- **MATERIAL FOR THIS EXERCISE**
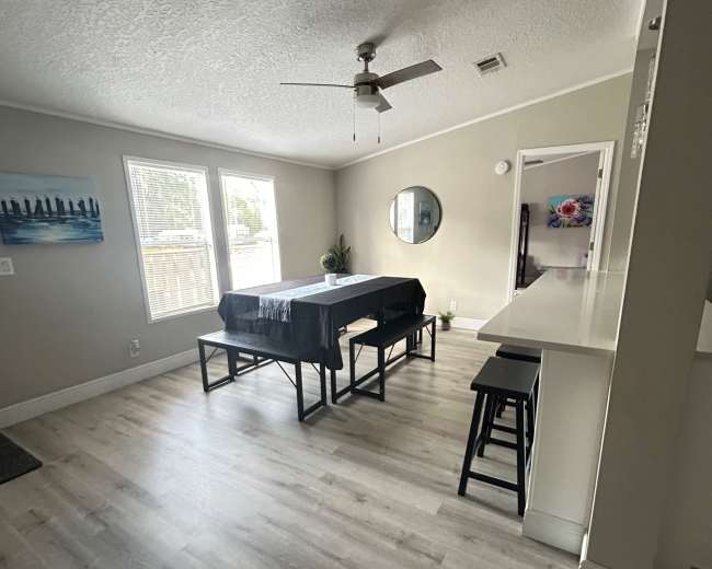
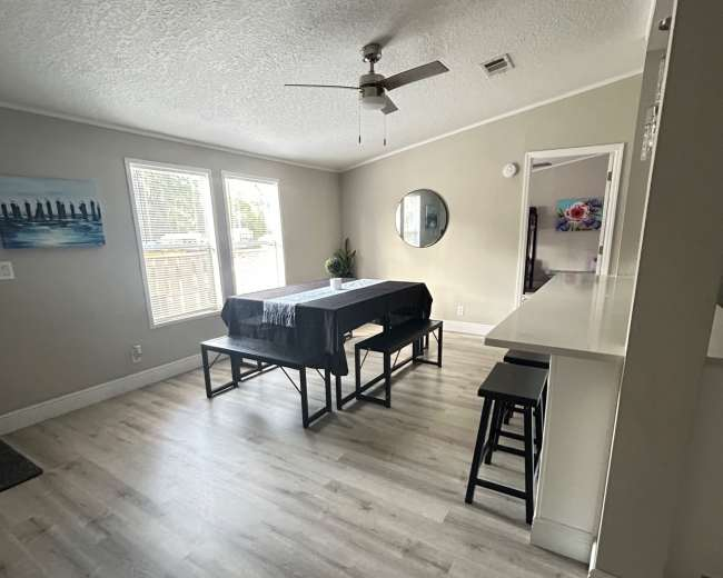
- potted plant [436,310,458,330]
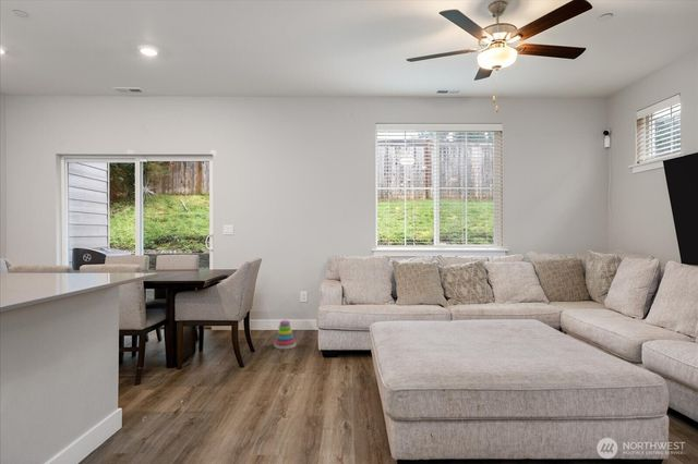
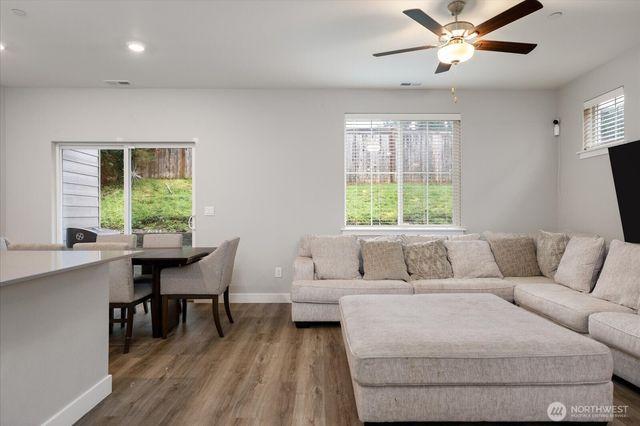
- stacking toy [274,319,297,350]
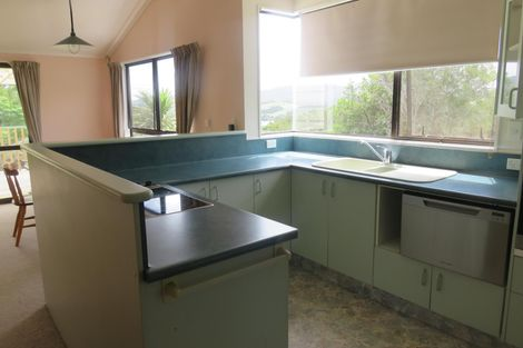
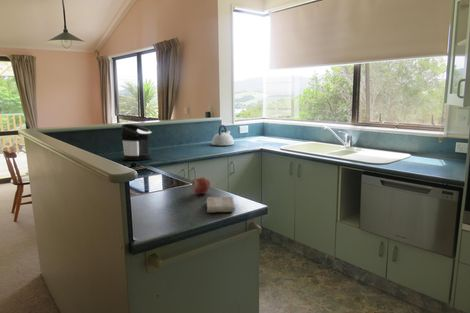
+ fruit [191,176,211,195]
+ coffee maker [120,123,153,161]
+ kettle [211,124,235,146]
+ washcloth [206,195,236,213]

==

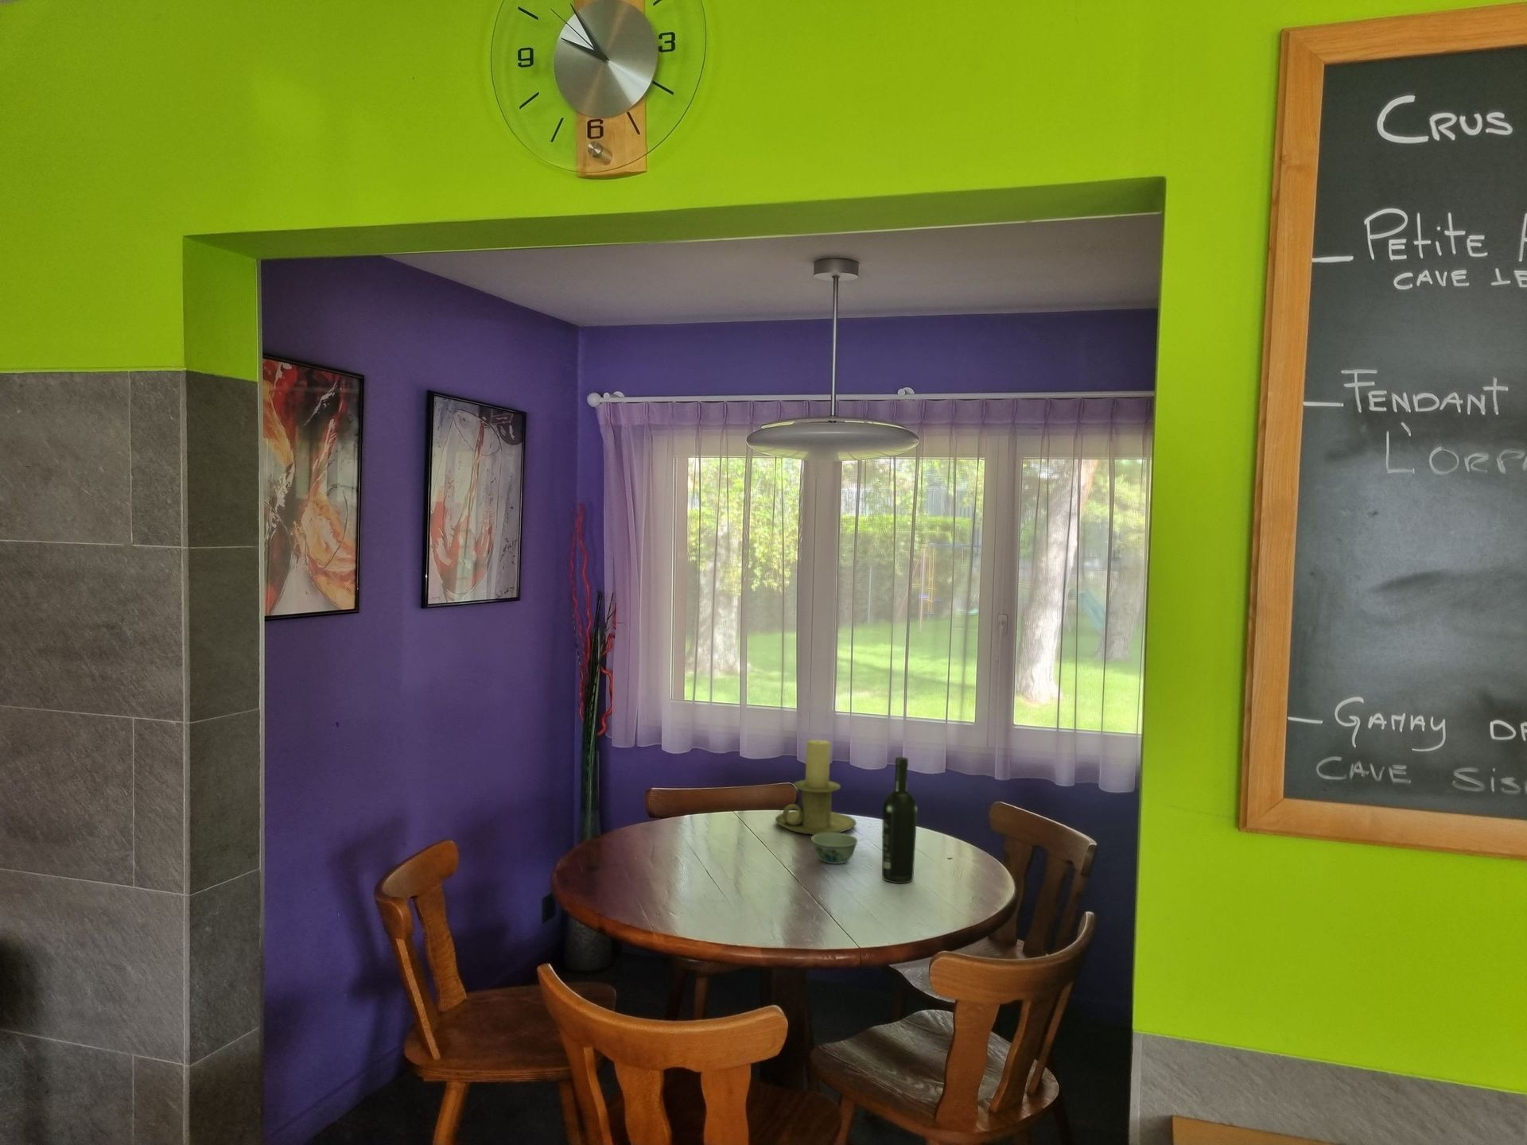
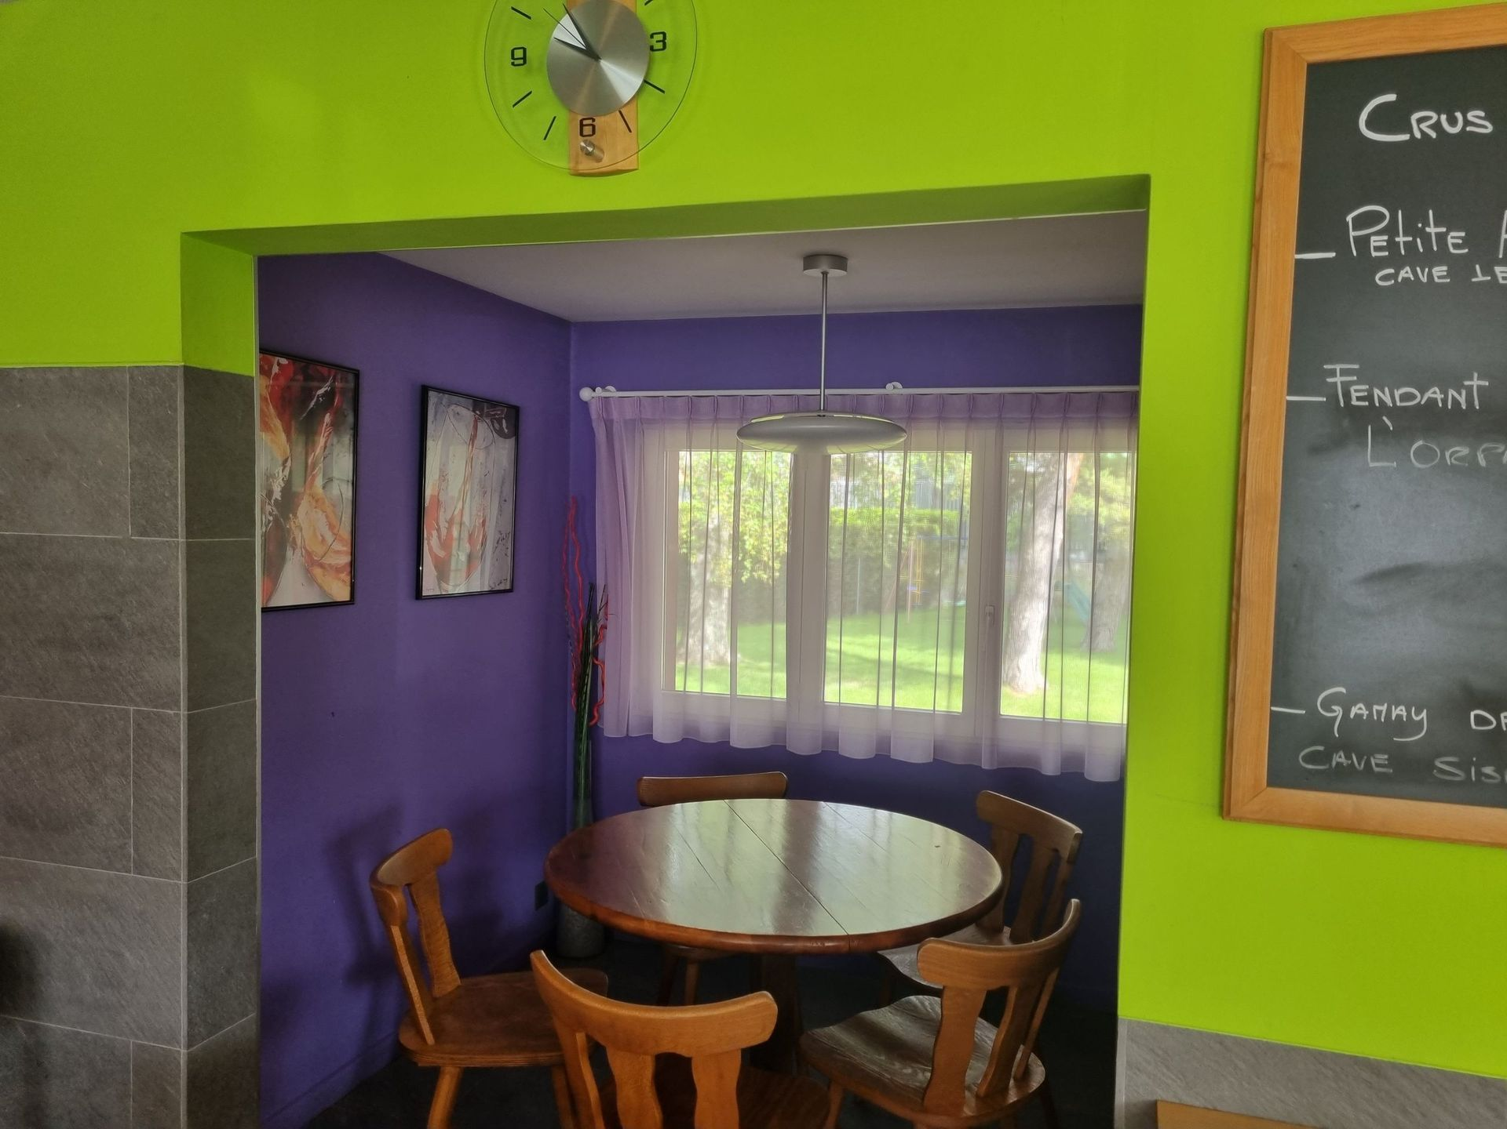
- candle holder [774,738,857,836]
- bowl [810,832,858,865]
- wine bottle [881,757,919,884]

- **WORK INSTRUCTIONS**
Referring to the material above, set down exactly the lines between the line with "- candle holder [774,738,857,836]" and the line with "- wine bottle [881,757,919,884]", inclusive, and no other lines.

- **RESPONSE AREA**
- candle holder [774,738,857,836]
- bowl [810,832,858,865]
- wine bottle [881,757,919,884]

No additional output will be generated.